Improper installation, such as not having the clutch line fully engaged in the bleeder block before installing the retaining clips or spreading the clips too far apart could cause the retaining clip to be deformed and have a loose fit. A deformed retaining clip from improper installation could cause the clip to fall off the bleeder block allowing a clutch line to come loose. Ensure the the clips are installed with the lines fully engaged in the bleeder block and resistance can be felt during installation.





drtechy said:


> Been wondering this for a while lol. I actually bought one but haven't put it on yet. I probably will this weekend. I'll post up what I notice.
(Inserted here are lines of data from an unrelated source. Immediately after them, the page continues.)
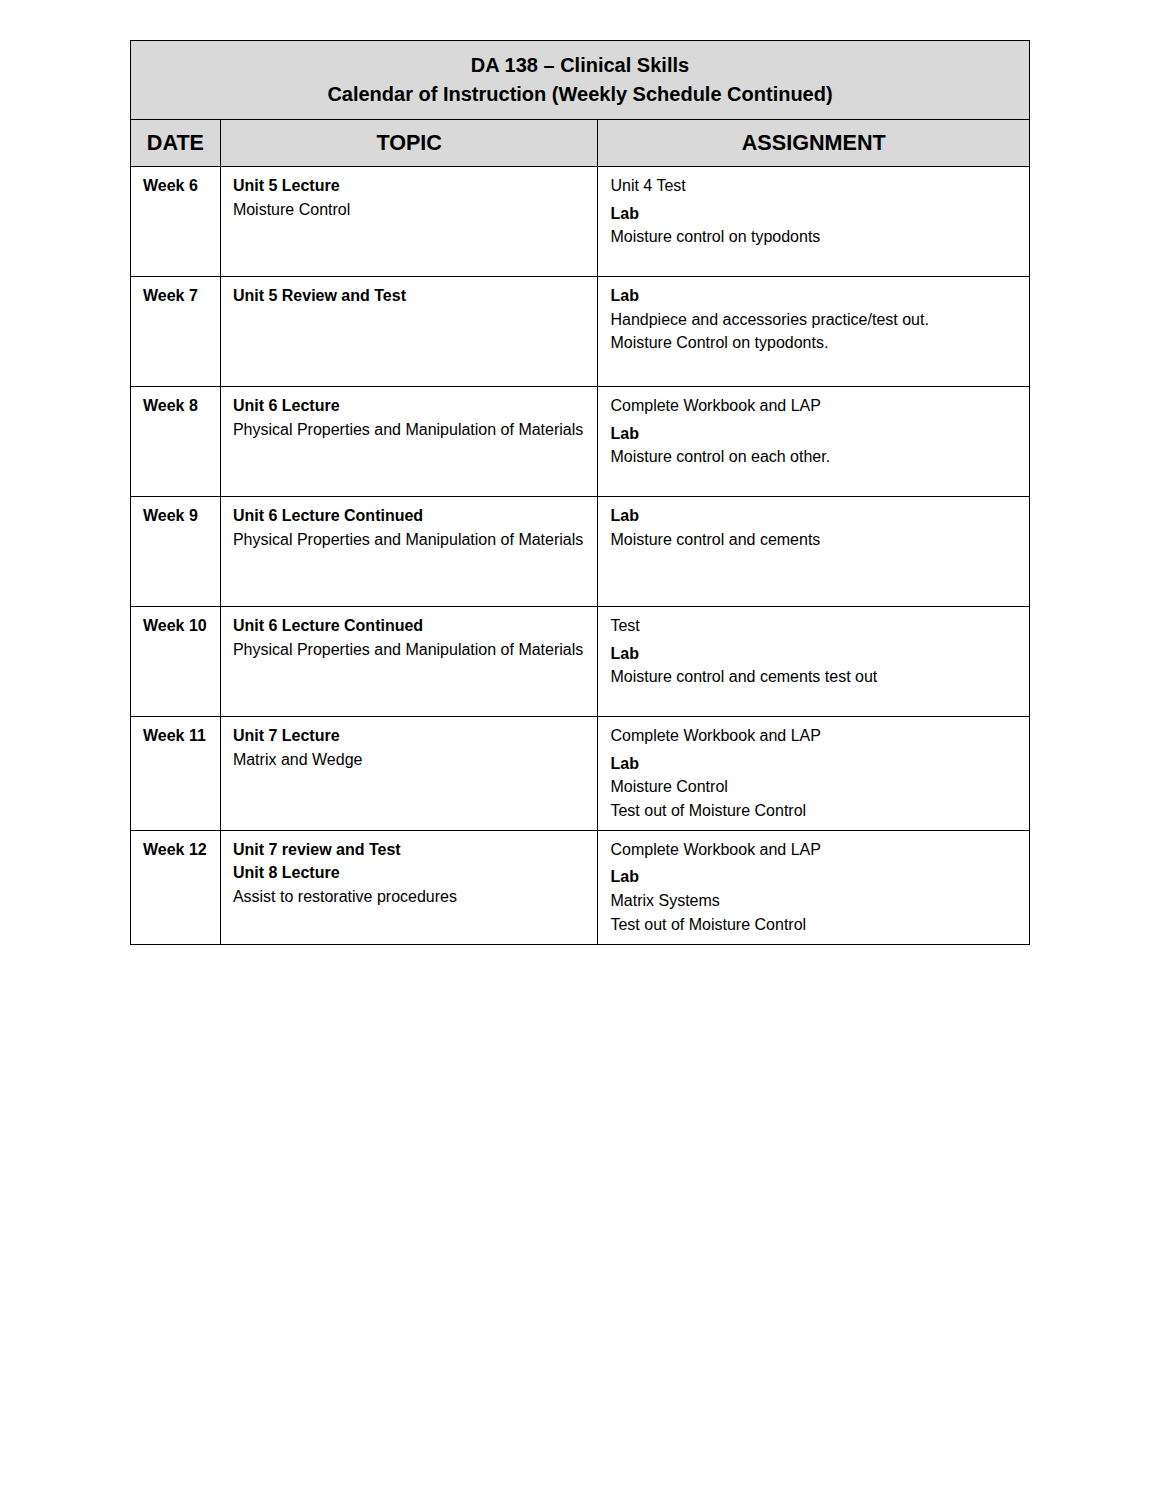DA 138 – Clinical Skills Calendar of Instruction (Weekly Schedule Continued)
| DATE | TOPIC | ASSIGNMENT |
| --- | --- | --- |
| Week 6 | Unit 5 Lecture Moisture Control | Unit 4 Test Lab Moisture control on typodonts |
| Week 7 | Unit 5 Review and Test | Lab Handpiece and accessories practice/test out. Moisture Control on typodonts. |
| Week 8 | Unit 6 Lecture Physical Properties and Manipulation of Materials | Complete Workbook and LAP Lab Moisture control on each other. |
| Week 9 | Unit 6 Lecture Continued Physical Properties and Manipulation of Materials | Lab Moisture control and cements |
| Week 10 | Unit 6 Lecture Continued Physical Properties and Manipulation of Materials | Test Lab Moisture control and cements test out |
| Week 11 | Unit 7 Lecture Matrix and Wedge | Complete Workbook and LAP Lab Moisture Control Test out of Moisture Control |
| Week 12 | Unit 7 review and Test Unit 8 Lecture Assist to restorative procedures | Complete Workbook and LAP Lab Matrix Systems Test out of Moisture Control |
Thanks for the order looking forward to hearing your review! :thumbup:


Andy


----------



## drtechy (Jun 3, 2009)

Finally installed this today. I have a clutch masters fx400 clutch so I'm not sure how my review would help for those with a stock clutch. With that said, if you've got an aftermarket clutch I would recommend this. 5 minutes to install and it makes a great difference in the pedal feel. Much more direct now, and I can actually tell when it will grab. Due to that reduction in the stock one, I was always second guessing when it would actually grab since I could really feel the reduction in the stock block. Now its a nice smooth motion! Great product ECS!


----------



## ECS Tuning (Oct 2, 2006)

drtechy said:


> Finally installed this today. I have a clutch masters fx400 clutch so I'm not sure how my review would help for those with a stock clutch. With that said, if you've got an aftermarket clutch I would recommend this. 5 minutes to install and it makes a great difference in the pedal feel. Much more direct now, and I can actually tell when it will grab. Due to that reduction in the stock one, I was always second guessing when it would actually grab since I could really feel the reduction in the stock block. Now its a nice smooth motion! Great product ECS!


 Thanks for the feedback - Enjoy!  

Andy


----------